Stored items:
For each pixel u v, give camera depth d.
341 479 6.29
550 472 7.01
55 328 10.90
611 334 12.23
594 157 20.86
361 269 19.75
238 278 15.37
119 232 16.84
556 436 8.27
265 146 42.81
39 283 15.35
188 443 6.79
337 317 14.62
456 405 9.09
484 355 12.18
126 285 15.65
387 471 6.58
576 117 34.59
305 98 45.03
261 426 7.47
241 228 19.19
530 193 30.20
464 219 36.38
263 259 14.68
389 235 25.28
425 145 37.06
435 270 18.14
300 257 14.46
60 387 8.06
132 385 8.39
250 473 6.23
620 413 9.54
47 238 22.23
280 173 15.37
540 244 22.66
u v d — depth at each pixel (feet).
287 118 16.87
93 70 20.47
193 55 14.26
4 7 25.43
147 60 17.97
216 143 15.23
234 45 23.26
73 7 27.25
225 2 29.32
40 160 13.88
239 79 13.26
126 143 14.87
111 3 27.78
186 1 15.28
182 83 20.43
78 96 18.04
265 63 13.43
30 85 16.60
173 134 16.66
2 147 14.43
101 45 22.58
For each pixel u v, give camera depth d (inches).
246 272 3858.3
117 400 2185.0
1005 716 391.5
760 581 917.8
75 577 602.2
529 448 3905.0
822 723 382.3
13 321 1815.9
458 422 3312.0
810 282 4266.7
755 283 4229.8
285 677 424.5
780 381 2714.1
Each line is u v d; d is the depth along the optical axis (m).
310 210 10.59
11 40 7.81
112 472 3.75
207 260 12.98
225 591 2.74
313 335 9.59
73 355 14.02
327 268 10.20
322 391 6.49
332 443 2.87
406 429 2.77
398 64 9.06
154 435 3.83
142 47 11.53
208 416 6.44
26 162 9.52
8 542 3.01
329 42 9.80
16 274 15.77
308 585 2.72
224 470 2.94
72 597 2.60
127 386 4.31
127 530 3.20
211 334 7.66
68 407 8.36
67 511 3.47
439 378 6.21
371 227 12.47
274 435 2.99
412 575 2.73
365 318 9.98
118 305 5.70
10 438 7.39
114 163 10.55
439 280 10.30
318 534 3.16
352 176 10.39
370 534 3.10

- To do -
Every record must appear in the answer exactly as written.

- Expected answer -
For each pixel u v, give camera depth d.
341 479 6.29
550 472 7.01
55 328 10.90
611 334 12.23
594 157 20.86
361 269 19.75
238 278 15.37
119 232 16.84
556 436 8.27
265 146 42.81
39 283 15.35
188 443 6.79
337 317 14.62
456 405 9.09
484 355 12.18
126 285 15.65
387 471 6.58
576 117 34.59
305 98 45.03
261 426 7.47
241 228 19.19
530 193 30.20
464 219 36.38
263 259 14.68
389 235 25.28
425 145 37.06
435 270 18.14
300 257 14.46
60 387 8.06
132 385 8.39
250 473 6.23
620 413 9.54
47 238 22.23
280 173 15.37
540 244 22.66
u v d — depth at each pixel (feet).
287 118 16.87
93 70 20.47
193 55 14.26
4 7 25.43
147 60 17.97
216 143 15.23
234 45 23.26
73 7 27.25
225 2 29.32
40 160 13.88
239 79 13.26
126 143 14.87
111 3 27.78
186 1 15.28
182 83 20.43
78 96 18.04
265 63 13.43
30 85 16.60
173 134 16.66
2 147 14.43
101 45 22.58
For each pixel u v, give camera depth d (inches).
246 272 3858.3
117 400 2185.0
1005 716 391.5
760 581 917.8
75 577 602.2
529 448 3905.0
822 723 382.3
13 321 1815.9
458 422 3312.0
810 282 4266.7
755 283 4229.8
285 677 424.5
780 381 2714.1
Each line is u v d; d is the depth along the optical axis (m).
310 210 10.59
11 40 7.81
112 472 3.75
207 260 12.98
225 591 2.74
313 335 9.59
73 355 14.02
327 268 10.20
322 391 6.49
332 443 2.87
406 429 2.77
398 64 9.06
154 435 3.83
142 47 11.53
208 416 6.44
26 162 9.52
8 542 3.01
329 42 9.80
16 274 15.77
308 585 2.72
224 470 2.94
72 597 2.60
127 386 4.31
127 530 3.20
211 334 7.66
68 407 8.36
67 511 3.47
439 378 6.21
371 227 12.47
274 435 2.99
412 575 2.73
365 318 9.98
118 305 5.70
10 438 7.39
114 163 10.55
439 280 10.30
318 534 3.16
352 176 10.39
370 534 3.10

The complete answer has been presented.